KEY POINTS:
Trans-Orient Petroleum is to go ahead with a seismic programme during February in its East Coast Basin petroleum exploration areas, after promising early indications.
Canadian-based Trans-Orient has two onshore permit areas in the basin covering about 8750sq km - one north of Gisborne, while the other is mostly south of Napier and Hastings. Both permit areas have coastal boundaries.
As well as conventional exploration targets, the areas also include an unconventional opportunity in fractured oil and gas shale formations.
The company has said those formations have many similarities to successful oil and gas shale projects now being developed across the United States.
Today Trans-Orient said exploration results from its unconventional play were positive.

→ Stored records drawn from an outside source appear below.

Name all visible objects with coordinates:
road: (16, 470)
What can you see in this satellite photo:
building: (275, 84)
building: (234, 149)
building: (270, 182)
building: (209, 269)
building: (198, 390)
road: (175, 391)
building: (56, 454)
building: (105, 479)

International oil services company Core Laboratories had analysed core plugs from samples of the Waipawa and Whangai fractured shale formations provided by Trans-Orient.
Trans-Orient executive chairman Dave Bennett described the results as encouraging.
"These positive results can only enhance our ability to successfully and economically produce oil and/or gas from this major unconventional resource," he said.
Sproule International had also recently completed an independent assessment covering conventional exploration prospects, Trans-Orient said.
The report estimated the mid-range undiscovered resource potential on the company's prospects in the East Coast Basin permit areas were about 1.7 billion barrels of oil equivalent in place.
Trans-Orient said it was proceeding with a seismic programme to be acquired in February within the main Waipawa-Whangai shale fairway, and on other conventional exploration targets.
A 50km seismic programme budgeted at US$1.4 million ($1.8 million) had been laid out and would be managed by British-based RPS Energy.
That would identify optimal drilling locations over Trans-Orient's defined prospects.
Geochemical sampling during the past year had also revealed elevated levels of hydrocarbons at ground surface over certain features.
Dr Bennett said the seismic data collected would immediately be processed, leading up to a multi-well exploration drilling campaign.
"This initial drilling will target a number of potential sandstone reservoirs at depths under 1500m, as well as fractured shale targets," he said.
Trans-Orient said it also planned to investigate commercialisation of two shallow producing features in the northern permit area.
It aimed to survey the productive capacity of the 1912 Waitangi-1 well, which continued to actively produce high-quality oil from a sandstone reservoir at a depth of 210m.
At Te Puia Springs, south of Ruatoria, flow rate tests would be carried out on old shallow boreholes that had for many years collected gas with associated oil used for heating by the nearby hospital, and continued to actively flow natural gas.
"Given positive results at either of these projects, we can rapidly and cost-effectively proceed to profitable development," Dr Bennett said.
"Interestingly, these long-lived oil and gas seeps also demonstrate the production potential of the underlying Waipawa-Whangai fractured shales, which immediately underlie these primitive wells."